#### Directions
Please output the section of the listing below that opens with the line containing "(193, 657) none -> (598, 433) //" and closes with the line containing "(443, 719) none", exactly and with nothing else.

#### Data records

>>

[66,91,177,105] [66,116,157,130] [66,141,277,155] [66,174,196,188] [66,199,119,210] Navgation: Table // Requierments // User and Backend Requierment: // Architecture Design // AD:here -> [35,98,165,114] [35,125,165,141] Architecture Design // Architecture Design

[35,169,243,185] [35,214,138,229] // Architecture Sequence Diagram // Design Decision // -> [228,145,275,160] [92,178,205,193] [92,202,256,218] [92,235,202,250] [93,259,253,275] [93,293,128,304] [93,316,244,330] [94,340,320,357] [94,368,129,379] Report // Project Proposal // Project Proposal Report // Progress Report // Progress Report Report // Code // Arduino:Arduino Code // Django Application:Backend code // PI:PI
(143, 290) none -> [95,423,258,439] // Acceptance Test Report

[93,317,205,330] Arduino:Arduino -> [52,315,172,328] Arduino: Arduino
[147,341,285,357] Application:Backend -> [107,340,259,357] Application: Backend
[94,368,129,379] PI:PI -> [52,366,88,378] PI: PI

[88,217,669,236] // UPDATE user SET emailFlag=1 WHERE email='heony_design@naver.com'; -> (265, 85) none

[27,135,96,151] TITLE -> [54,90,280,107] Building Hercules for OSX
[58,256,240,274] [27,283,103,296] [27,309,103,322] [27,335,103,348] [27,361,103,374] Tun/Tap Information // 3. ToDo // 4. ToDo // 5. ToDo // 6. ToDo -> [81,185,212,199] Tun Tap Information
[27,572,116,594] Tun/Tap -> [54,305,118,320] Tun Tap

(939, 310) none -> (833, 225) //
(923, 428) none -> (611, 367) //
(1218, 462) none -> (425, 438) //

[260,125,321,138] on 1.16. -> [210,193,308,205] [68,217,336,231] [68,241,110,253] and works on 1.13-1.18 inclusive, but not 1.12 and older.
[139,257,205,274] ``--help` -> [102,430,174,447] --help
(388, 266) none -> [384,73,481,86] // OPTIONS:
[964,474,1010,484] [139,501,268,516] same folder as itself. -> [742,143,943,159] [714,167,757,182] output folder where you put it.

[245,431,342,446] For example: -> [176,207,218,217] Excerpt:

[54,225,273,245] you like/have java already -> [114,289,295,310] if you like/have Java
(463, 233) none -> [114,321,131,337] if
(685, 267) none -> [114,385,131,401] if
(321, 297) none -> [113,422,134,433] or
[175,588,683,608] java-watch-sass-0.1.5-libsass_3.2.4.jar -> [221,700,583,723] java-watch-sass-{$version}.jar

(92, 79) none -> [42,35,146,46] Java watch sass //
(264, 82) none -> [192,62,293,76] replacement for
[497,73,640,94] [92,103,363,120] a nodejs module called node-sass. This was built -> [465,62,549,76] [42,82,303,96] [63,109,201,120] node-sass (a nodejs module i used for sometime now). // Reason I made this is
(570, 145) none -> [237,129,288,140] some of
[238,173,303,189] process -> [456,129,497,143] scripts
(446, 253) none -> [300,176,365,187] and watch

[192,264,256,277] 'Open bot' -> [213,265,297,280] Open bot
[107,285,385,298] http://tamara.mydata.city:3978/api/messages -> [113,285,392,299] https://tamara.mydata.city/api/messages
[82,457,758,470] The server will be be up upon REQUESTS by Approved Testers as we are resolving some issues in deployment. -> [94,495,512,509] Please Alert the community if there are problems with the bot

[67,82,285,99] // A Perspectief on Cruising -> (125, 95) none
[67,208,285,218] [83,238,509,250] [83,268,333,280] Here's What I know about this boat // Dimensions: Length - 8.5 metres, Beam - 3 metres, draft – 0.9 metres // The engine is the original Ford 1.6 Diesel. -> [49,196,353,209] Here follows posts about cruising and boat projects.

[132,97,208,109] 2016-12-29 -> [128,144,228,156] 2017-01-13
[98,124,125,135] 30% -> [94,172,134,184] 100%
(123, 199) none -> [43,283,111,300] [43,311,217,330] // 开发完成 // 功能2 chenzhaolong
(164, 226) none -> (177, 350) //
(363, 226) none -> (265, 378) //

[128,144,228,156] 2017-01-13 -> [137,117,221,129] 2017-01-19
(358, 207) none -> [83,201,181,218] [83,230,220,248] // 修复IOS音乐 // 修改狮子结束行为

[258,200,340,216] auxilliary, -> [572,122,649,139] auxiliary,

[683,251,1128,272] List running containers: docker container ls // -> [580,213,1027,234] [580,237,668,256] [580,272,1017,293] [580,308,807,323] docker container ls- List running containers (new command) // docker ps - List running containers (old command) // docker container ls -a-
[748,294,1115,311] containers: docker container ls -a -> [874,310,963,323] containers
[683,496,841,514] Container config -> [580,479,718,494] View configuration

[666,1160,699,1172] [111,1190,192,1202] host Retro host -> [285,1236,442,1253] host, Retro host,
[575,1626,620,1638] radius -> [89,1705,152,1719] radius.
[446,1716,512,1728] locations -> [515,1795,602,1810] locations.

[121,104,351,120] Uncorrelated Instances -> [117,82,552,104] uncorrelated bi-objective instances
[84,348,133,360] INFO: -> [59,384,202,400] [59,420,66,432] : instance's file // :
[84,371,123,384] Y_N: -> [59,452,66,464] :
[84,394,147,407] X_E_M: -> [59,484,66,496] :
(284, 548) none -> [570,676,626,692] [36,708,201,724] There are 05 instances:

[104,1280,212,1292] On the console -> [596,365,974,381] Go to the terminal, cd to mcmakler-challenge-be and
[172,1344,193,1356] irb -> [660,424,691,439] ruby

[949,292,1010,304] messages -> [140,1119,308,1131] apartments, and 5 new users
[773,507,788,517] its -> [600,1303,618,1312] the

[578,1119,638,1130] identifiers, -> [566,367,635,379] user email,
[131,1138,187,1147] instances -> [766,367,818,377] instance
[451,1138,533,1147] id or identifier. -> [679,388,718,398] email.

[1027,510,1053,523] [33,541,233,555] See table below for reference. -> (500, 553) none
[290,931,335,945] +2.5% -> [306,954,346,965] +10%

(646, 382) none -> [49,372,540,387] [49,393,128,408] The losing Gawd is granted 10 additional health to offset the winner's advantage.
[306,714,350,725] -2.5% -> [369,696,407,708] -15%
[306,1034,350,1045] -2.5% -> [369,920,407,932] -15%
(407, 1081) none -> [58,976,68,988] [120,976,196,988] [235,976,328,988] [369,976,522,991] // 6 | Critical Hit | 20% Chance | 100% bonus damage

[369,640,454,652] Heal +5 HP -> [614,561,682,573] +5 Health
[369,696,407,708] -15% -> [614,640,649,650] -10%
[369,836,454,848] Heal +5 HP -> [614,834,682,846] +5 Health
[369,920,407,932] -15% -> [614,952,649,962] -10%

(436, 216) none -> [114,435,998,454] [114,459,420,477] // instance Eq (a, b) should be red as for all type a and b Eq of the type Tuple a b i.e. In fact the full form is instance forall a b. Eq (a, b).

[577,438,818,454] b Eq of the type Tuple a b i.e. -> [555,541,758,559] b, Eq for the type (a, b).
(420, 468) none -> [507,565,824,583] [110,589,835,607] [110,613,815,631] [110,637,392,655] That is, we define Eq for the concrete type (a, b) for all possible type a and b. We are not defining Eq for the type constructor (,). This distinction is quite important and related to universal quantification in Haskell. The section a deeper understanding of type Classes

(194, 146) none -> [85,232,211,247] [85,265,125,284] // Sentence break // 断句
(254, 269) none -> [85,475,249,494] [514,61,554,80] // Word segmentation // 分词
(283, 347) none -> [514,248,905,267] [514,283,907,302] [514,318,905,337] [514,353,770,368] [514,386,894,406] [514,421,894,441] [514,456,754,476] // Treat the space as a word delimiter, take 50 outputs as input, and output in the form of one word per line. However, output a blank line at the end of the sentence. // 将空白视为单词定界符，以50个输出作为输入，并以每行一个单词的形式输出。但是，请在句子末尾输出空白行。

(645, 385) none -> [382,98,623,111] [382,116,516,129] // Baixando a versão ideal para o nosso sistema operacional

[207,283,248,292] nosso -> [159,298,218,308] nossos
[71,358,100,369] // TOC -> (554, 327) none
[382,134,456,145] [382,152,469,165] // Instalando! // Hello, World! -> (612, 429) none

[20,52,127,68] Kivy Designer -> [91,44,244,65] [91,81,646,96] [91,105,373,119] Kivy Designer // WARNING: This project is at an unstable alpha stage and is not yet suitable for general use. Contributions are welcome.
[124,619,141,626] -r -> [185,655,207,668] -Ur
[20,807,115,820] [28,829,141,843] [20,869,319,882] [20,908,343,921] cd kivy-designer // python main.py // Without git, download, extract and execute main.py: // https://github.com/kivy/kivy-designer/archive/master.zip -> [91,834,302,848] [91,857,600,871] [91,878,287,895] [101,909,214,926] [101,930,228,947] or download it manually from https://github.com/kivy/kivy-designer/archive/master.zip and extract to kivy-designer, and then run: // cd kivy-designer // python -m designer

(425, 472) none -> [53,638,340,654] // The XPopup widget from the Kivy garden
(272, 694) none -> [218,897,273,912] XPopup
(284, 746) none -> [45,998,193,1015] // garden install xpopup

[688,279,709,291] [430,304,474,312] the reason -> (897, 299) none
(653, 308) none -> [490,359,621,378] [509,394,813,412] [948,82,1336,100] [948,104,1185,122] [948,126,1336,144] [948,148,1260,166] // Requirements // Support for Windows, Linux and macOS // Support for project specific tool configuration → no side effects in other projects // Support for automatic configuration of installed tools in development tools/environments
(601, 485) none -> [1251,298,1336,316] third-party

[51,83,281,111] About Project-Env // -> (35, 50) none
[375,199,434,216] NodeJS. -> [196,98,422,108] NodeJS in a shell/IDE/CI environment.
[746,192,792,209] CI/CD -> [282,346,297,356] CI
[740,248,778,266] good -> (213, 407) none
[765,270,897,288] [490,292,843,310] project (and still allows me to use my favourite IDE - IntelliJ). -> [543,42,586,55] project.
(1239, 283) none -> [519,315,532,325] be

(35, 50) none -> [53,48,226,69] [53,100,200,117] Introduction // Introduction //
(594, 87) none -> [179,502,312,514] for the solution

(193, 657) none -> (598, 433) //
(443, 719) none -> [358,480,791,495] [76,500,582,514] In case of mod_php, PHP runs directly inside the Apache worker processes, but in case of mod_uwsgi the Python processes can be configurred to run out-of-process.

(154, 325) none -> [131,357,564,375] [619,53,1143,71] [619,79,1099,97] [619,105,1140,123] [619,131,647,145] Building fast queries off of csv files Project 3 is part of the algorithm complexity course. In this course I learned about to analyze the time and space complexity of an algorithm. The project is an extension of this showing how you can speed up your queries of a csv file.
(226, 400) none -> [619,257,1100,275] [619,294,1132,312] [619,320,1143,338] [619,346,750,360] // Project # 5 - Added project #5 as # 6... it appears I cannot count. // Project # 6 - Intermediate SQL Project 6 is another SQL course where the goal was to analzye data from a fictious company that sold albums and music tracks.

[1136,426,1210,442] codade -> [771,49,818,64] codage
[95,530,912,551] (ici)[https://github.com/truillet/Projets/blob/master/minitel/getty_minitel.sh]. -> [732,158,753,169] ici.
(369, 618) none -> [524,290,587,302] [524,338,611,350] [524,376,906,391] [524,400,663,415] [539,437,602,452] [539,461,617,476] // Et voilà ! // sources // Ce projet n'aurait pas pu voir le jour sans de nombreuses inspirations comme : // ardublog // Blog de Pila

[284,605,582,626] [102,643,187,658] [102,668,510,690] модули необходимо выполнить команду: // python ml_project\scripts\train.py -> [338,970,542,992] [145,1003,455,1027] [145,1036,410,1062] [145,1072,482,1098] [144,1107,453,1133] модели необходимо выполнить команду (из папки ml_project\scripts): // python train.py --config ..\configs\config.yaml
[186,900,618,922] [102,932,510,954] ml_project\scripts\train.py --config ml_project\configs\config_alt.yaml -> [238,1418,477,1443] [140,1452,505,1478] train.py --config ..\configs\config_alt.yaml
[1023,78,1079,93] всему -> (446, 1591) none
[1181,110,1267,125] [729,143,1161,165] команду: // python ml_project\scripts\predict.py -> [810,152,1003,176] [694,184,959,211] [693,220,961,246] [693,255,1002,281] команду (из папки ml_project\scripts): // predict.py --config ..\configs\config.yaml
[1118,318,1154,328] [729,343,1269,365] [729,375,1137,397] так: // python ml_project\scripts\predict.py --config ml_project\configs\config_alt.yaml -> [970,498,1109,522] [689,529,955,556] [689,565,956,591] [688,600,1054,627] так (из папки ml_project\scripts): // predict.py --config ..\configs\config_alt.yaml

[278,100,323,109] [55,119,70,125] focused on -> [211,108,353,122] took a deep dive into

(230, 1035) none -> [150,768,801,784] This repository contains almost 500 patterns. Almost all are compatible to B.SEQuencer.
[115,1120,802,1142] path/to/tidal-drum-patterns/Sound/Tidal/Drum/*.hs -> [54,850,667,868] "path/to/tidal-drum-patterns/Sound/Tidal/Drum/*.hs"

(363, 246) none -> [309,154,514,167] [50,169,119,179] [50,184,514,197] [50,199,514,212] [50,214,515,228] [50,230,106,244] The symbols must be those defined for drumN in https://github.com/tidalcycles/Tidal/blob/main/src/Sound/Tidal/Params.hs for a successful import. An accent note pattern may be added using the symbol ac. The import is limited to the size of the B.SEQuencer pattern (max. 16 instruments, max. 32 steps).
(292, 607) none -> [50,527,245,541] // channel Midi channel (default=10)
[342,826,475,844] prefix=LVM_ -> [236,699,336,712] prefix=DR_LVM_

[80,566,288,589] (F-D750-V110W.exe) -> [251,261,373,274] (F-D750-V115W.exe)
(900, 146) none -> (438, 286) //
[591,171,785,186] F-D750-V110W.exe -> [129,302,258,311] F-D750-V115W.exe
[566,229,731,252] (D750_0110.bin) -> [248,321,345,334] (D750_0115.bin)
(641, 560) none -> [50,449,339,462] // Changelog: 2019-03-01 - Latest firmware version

<<

#### Response box
(193, 657) none -> (598, 433) //
(443, 719) none -> [358,480,791,495] [76,500,582,514] In case of mod_php, PHP runs directly inside the Apache worker processes, but in case of mod_uwsgi the Python processes can be configurred to run out-of-process.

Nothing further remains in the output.